Dive Brief:
- The U.S. Department of Energy's Better Buildings Initiative has helped partners save nearly $11 billion over the last decade, while also avoiding 105 million tons of carbon dioxide emissions and reducing water use by 8.5 billion gallons, the agency said in its annual report issued June 9.
- Announced by the Obama administration in 2011, the program has grown to include 32 Fortune 100 companies, 12% of the U.S. manufacturing energy footprint and 13% of the nation's commercial building space. The program challenges businesses, manufacturers, cities, states, universities and school districts to improve building energy efficiency by at least 20% over a decade.
- DOE says 20 organizations achieved their energy efficiency goals in the past year, including the Boston-based Preservation of Affordable Housing (POAH). The multifamily partner achieved 20% energy savings across its 6.9 million square feet of space in just seven years by improving building enclosures, making boiler control upgrades, LED lighting retrofits, and the addition of onsite renewable energy generation.
Dive Insight:
There is a growing focus on the energy use of the nation's building stock, and how they can be transformed into grid resources. DOE's Better Buildings challenge launched in 2012 and since then has helped partners save almost 1.8 quadrillion Btus.
According to the agency, that is equivalent to the annual electricity consumption of 27 million homes.
"We are turning efficient energy and buildings technologies into tangible cost savings," Under Secretary of Energy Mark Menezes said in a statement. And achievements go beyond just energy reductions.
The program has helped enable $23 billion in efficiency project investments, including $4.2 billion in the past year. And partners have implemented energy management and information systems across more than 530 million square feet of buildings, saving nearly $60 million annually.
More than 400 organizations have joined the Better Buildings Residential Network, and have finished more than 220,000 home energy upgrades to date.
"Achieving greater energy efficiency in our affordable housing properties not only helps address climate change, but it also helps low-income residents reduce their energy bills," POAH President and CEO Aaron Gornstein said in a statement.
Similarly, national affordable housing nonprofit Mercy Housing announced it has achieved energy savings of 24% due to greater efficiency efforts across its portfolio since joining the challenge in 2013. The group says it is the first national multifamily housing organization to achieve the Better Buildings energy savings goal.
"This is a tremendous accomplishment," Mercy Housing President and CEO Jane Graf said in the announcement. Along with reduced energy and operations costs, the group said it has also helped improve resident health.
Mercy Housing said it "focused on finding large scale opportunities that did not require capital for implementation" in order to improve efficiency across 21 million square feet of its building portfolio. The group implemented more than 240 efficiency projects by leveraging rebates, changing its procurement guidelines and switching to newer technologies.
Mercy Housing partnered with energy services company Affordable Community Energy Services on projects, leveraging a payment model based on measured, weather-normalized, post-implementation energy savings.
DOE's program assessment also praised the work of local governments in reducing building energy use.
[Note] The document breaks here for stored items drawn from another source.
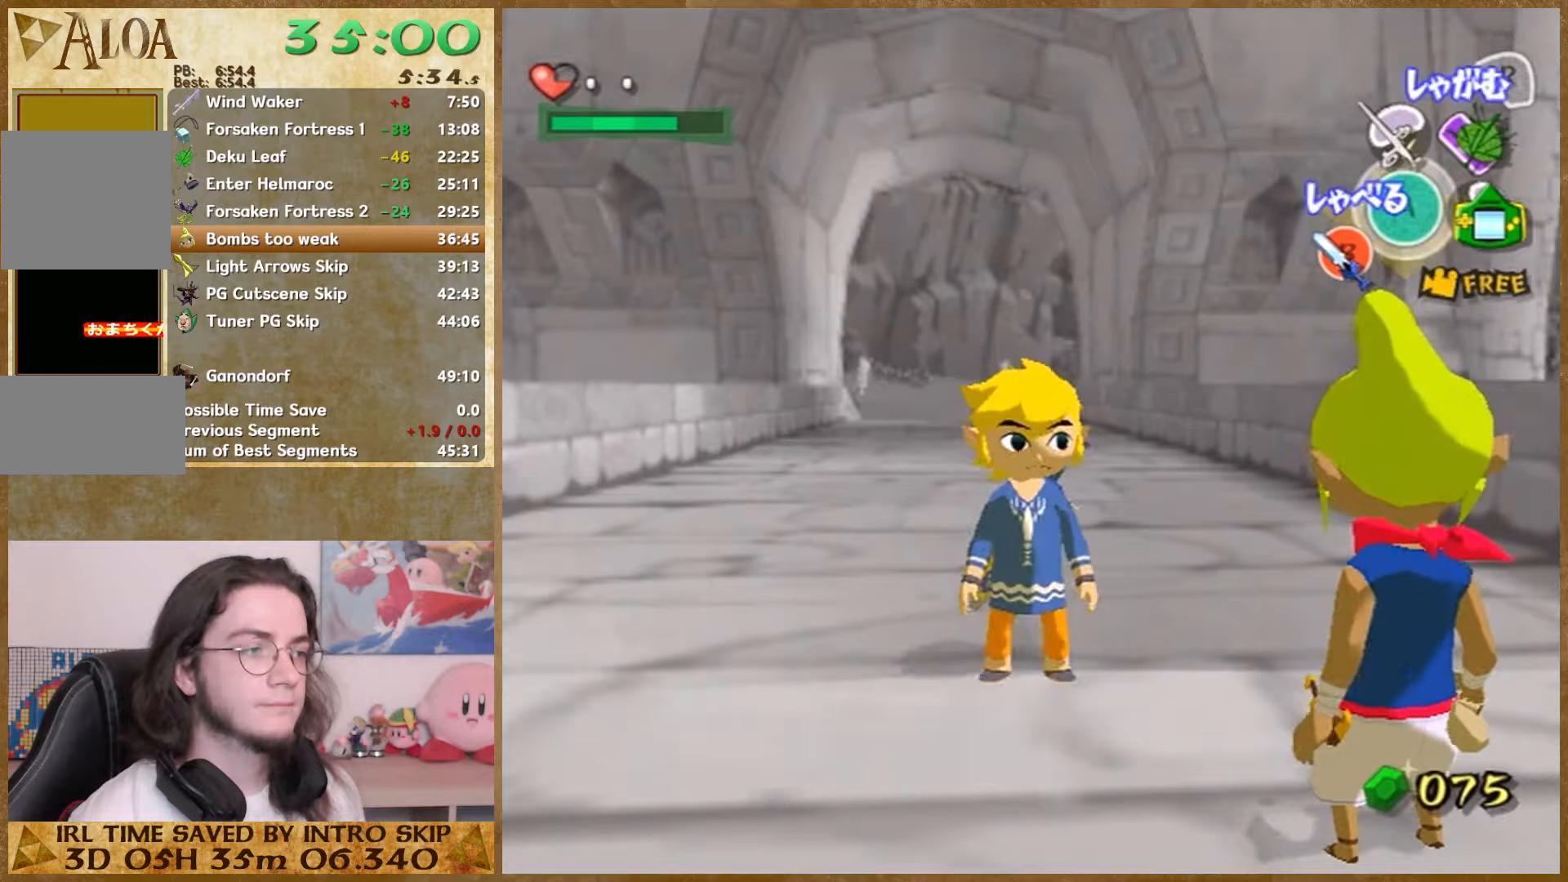
{"buttons": [], "left_stick": "center", "right_stick": "center", "events": [[233, "B", "down"], [266, "B", "up"]]}
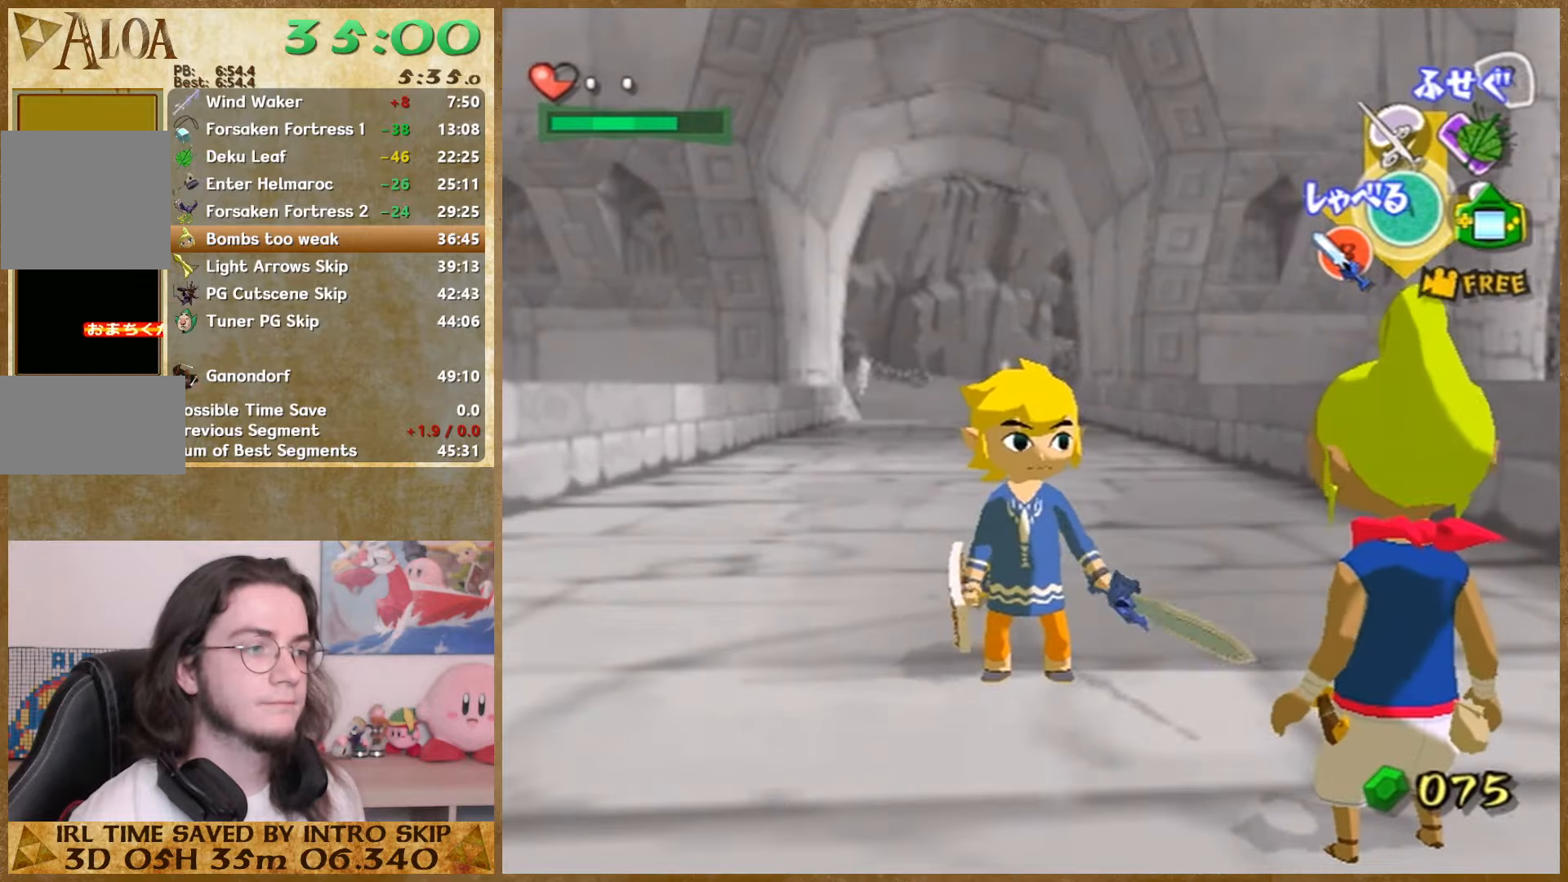
{"buttons": [], "left_stick": "up", "right_stick": "center", "events": [[133, "left_stick", "up"], [300, "START", "down"], [466, "START", "up"]]}
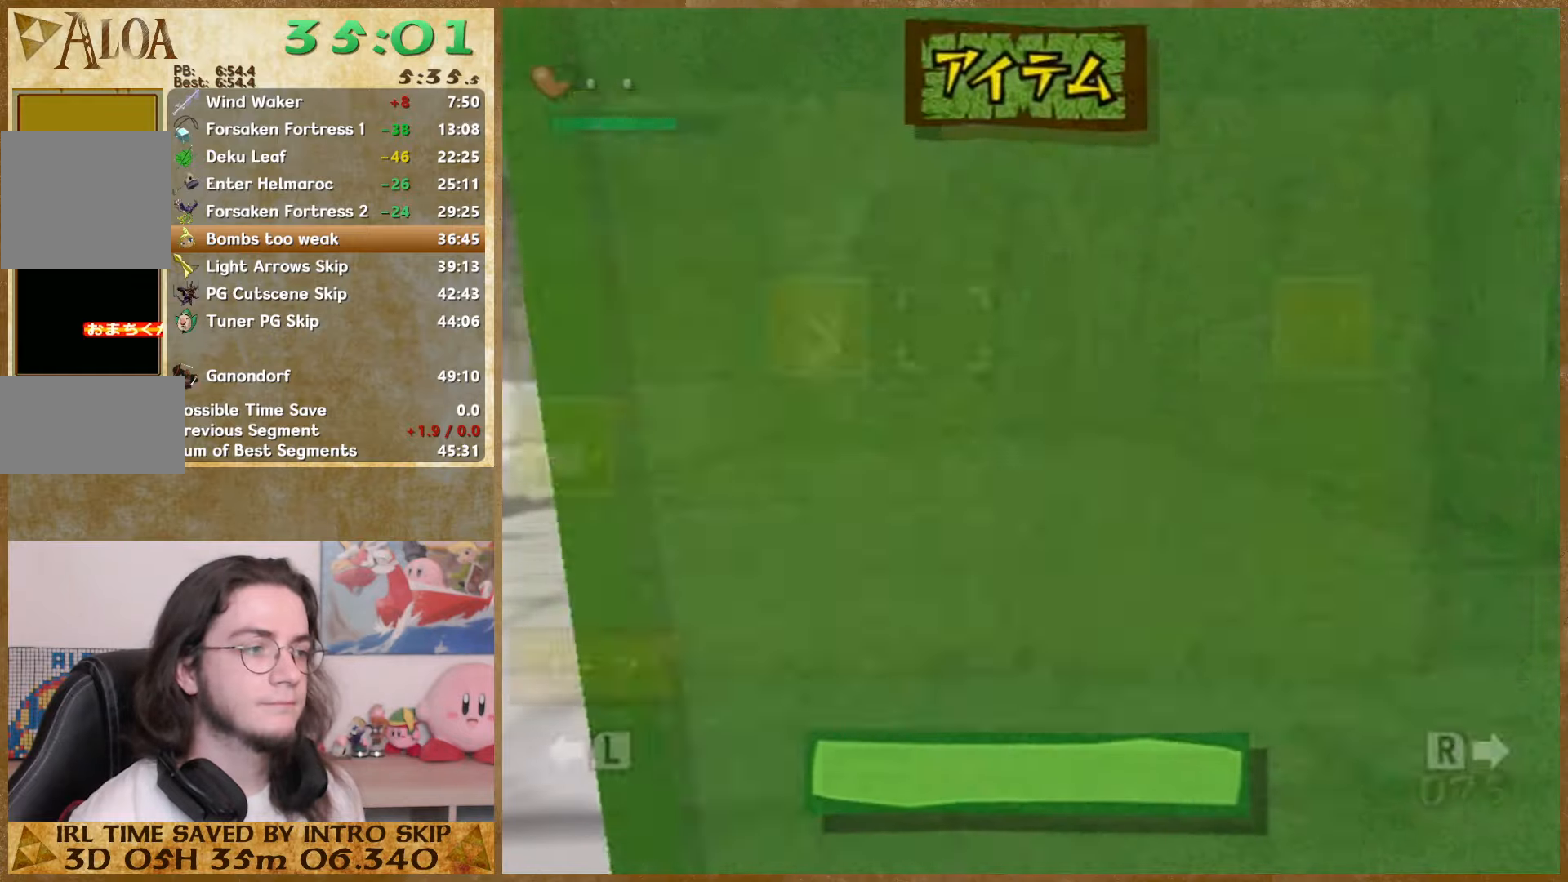
{"buttons": [], "left_stick": "up", "right_stick": "center", "events": [[366, "START", "down"], [466, "START", "up"]]}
State and utility energy retrofit programs offer "significant potential to improve the efficiency of multifamily buildings," the agency said.
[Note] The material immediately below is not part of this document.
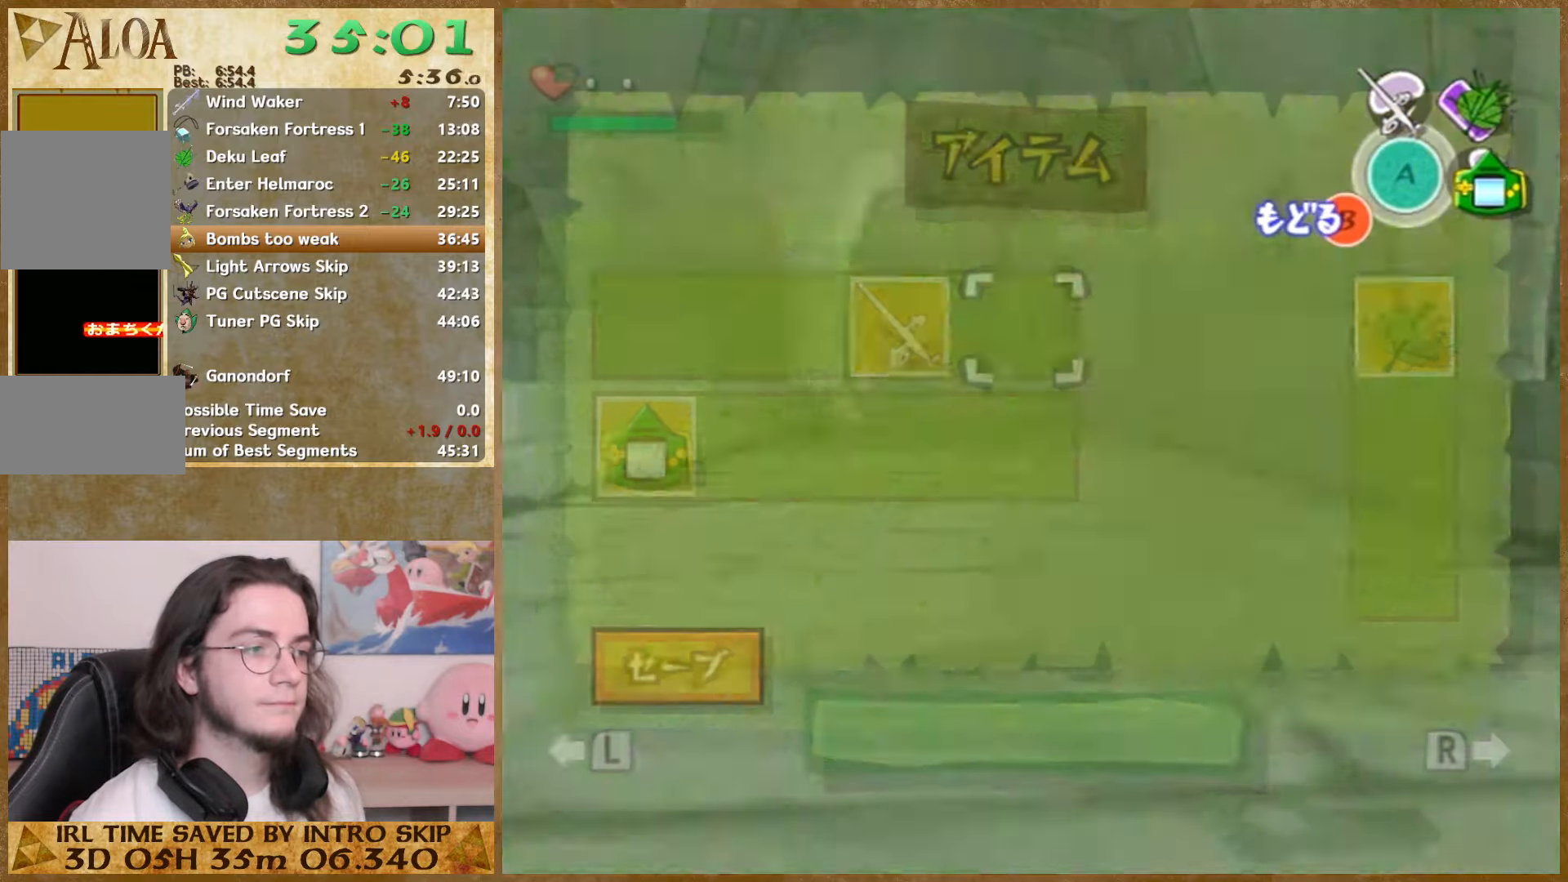
{"buttons": [], "left_stick": "up", "right_stick": "center", "events": [[266, "START", "down"], [400, "START", "up"]]}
"Evidence shows such programs can cost-effectively reduce energy consumption by 30% for natural gas and 15% for electricity," according to the annual report. "Municipal green building codes and ordinances are also helping to drive energy efficiency and renewable energy advances in the multifamily sector."
DOE is also expanding the Better Buildings program. The agency's Office of Energy Efficiency and Renewable Energy has announced four new efforts under the umbrella challenge: the Better Buildings Workforce Accelerator, the Better Buildings Sustainable Corrections Infrastructure Accelerator, the Integrated Lighting Campaign and the Building Envelope Campaign.
The efforts aim to improve energy productivity, grow investment in renewable energy and energy storage in public facilities, integrate advanced lighting controls and help building owners and managers develop more energy-efficient walls, windows, roofs and foundations.
Last year, the Brattle Group estimated that in 2030 buildings' cost-effective load flexibility potential in the United States could reach 198 GW, or about 20% of national peak load. If fully leveraged, that could deliver more than $16 billion in annual savings in the next decade, according to the report.